## Task directions
An exact copy is needed of each line from the one including "right eye: (600, 309)" through the last line of the entries, both ends counted, with nothing added.

Human keypoint data
= = = = = = =

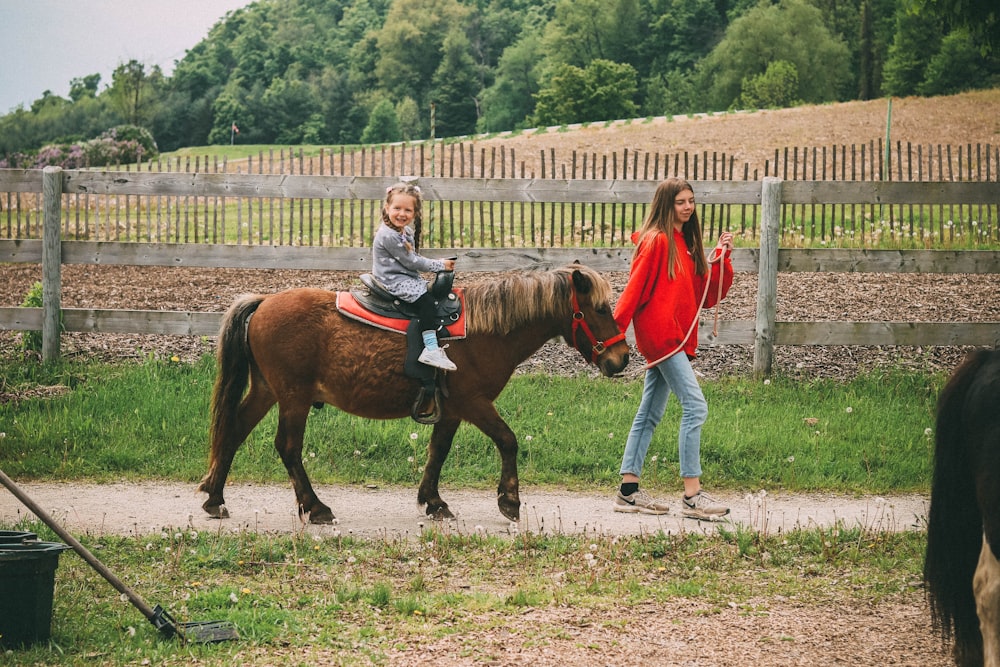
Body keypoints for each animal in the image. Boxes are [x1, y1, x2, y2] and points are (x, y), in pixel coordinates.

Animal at [199, 264, 628, 524]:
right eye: (600, 309)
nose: (622, 358)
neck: (483, 331)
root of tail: (263, 302)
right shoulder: (474, 403)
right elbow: (508, 440)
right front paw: (509, 499)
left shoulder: (452, 410)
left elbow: (437, 452)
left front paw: (433, 501)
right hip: (293, 398)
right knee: (287, 447)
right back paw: (315, 506)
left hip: (267, 391)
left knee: (233, 431)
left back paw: (215, 497)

= = = = = = =

## Exercise response
right eye: (600, 309)
nose: (622, 358)
neck: (483, 331)
root of tail: (263, 302)
right shoulder: (474, 403)
right elbow: (508, 440)
right front paw: (509, 499)
left shoulder: (452, 410)
left elbow: (437, 452)
left front paw: (433, 501)
right hip: (293, 398)
right knee: (287, 447)
right back paw: (315, 506)
left hip: (267, 391)
left knee: (233, 431)
left back paw: (215, 497)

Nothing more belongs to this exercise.